Is Bad Software to Blame for Post Office ‘Failings’?
A report has been published which points to the Post Office ‘failings’ when it comes to identifying the causes of large cash shortfalls occurring at local sub post offices (reported by the BBC today).
There’s always a human story attached to these reports and it this instance it is that sub postmasters and mistresses have been subjected to civil and criminal proceedings for what may have been a failing in the Post Office software system; Horizon. This is because contracts state that any financial shortfall must be shored up by the operating postmaster or mistress – some faced with subsequent cash shortfalls of tens of thousands to find.
MPs raised concerns about Horizon back in 2012 when a handful of sub-post office masters were threatened with legal action or prosecution as a result of large shortfalls. Prior to that, in 2009, around 150 sub-postmasters and sub-postmistresses registered an interest in suing the Post Office over their Horizon software system via that Justice for Sub-Postmasters Alliance (JFSA).
The Post Office have stressed that no failings in Horizon have been found saying, “Over the past three years there have been exhaustive investigations which have not found any evidence of systemic problems with the Horizon system.” However, a counter claim has been made by JFSA that problems with the computer system were reported from its inception more than ten years ago.
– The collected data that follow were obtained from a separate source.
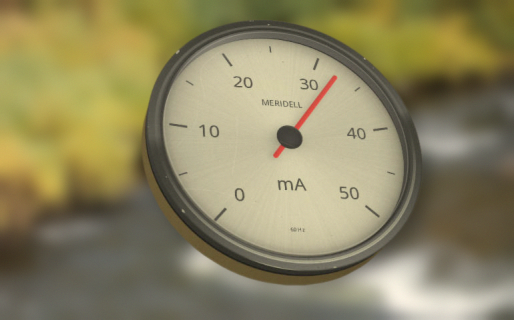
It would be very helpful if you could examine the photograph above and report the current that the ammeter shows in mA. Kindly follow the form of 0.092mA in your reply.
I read 32.5mA
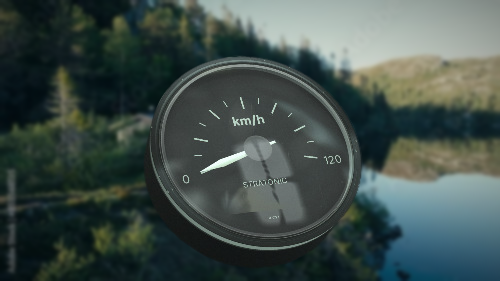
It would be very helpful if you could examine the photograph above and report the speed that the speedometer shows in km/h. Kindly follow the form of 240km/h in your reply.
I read 0km/h
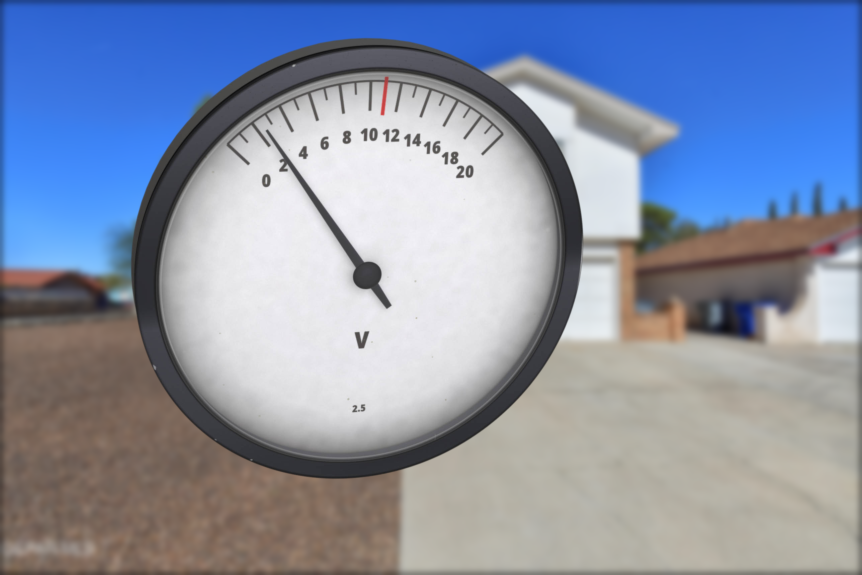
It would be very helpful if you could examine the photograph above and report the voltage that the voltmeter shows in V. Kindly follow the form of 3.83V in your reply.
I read 2.5V
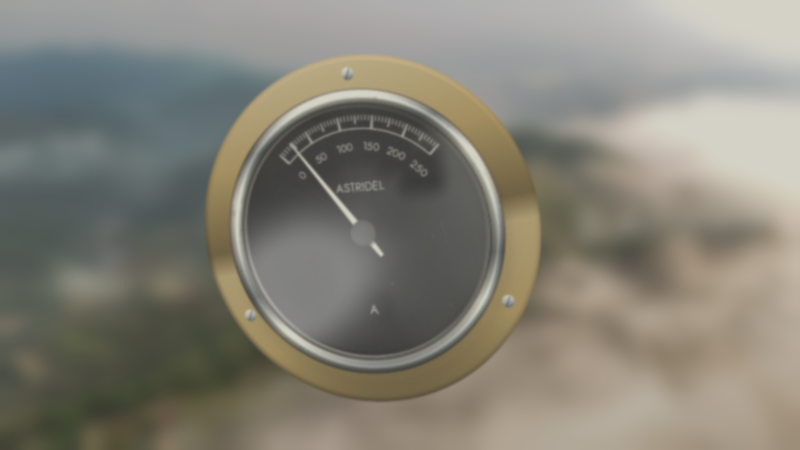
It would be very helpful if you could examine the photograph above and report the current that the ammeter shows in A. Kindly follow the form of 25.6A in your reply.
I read 25A
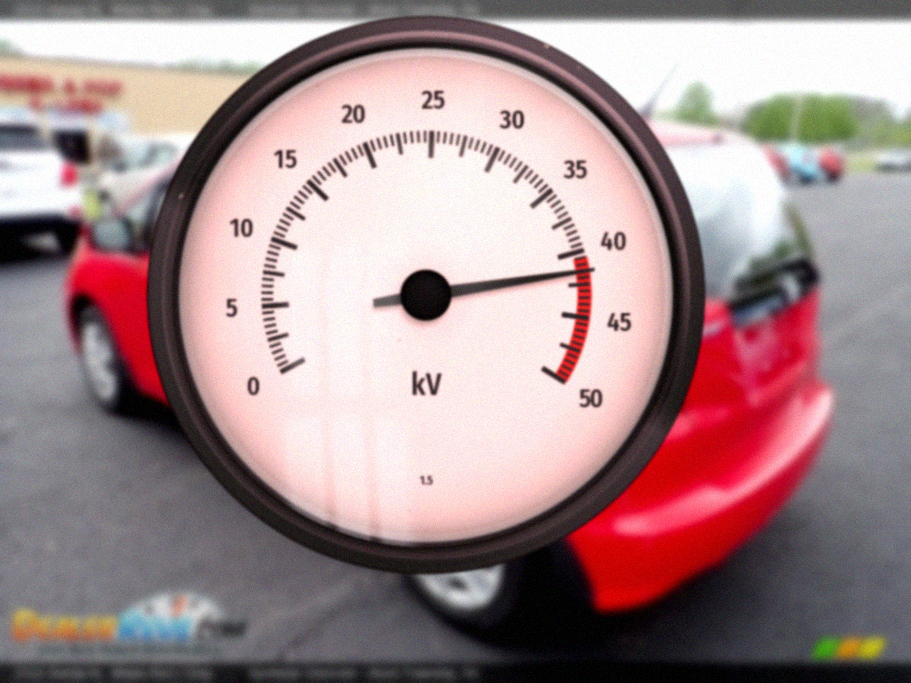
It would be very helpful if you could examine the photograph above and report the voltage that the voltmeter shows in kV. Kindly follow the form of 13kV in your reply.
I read 41.5kV
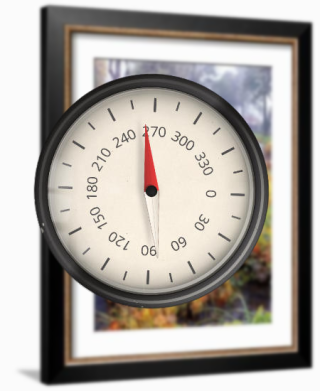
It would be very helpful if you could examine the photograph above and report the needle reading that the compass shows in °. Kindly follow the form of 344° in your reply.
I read 262.5°
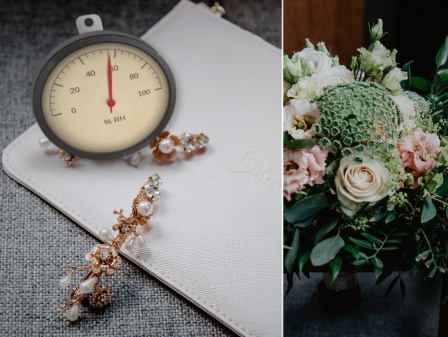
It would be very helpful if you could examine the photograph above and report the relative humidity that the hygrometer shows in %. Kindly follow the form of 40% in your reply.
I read 56%
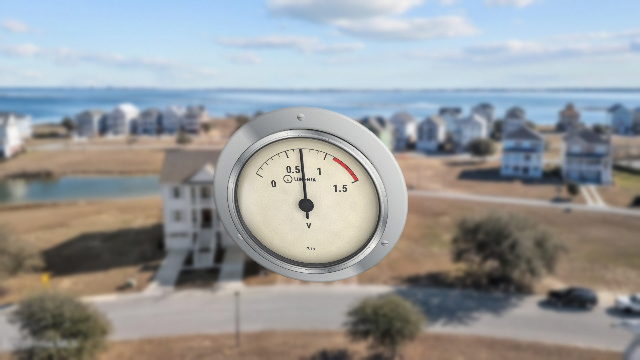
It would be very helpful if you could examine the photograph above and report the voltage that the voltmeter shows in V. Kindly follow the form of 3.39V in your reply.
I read 0.7V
Forensic accountants, Second Sight, have agreed that there could have been other reasons for the shortfalls including malicious software or human error, as well as the IT systems. They also said that they couldn’t properly investigate the errors because the Post Office had failed to hand over the relevant documents required.
Not to offer any speculation on the Post Office software or IT systems in particular, there can be several reasons for “bad” software.
In many circumstances, it is possible that software is perfectly good, but not right for the business needs. It’s also important to scrutinise the use of the software and the ability of those who use it.
There is always an expectation gap when it comes to software. And expectations are tricky things because everyone’s are different. No matter what the software, someone somewhere will dislike it because it fails to meet their expectations.
At Cofficient we often cite the Pareto’s 80/20 rule in relation to expectations. If the software meets 80% of your expectations then that’s a good result. However, when the 20% which doesn’t meet your expectations results in fines of £36,000 for staff or a prosecution resulting in prison sentencing then that is clearly a different matter altogether.
Former MP James Arbuthnot has been campaigning for those affected saying, “These have been people who have been pillars of the community and who have had their reputations dragged through the mud, who have been sent to prison, some of them. I understand at least one has committed suicide. They’ve been made bankrupt, they’ve had their contracts with Post Office terminated”. He continues to campaign for an independent investigation.
We will follow the story with interest.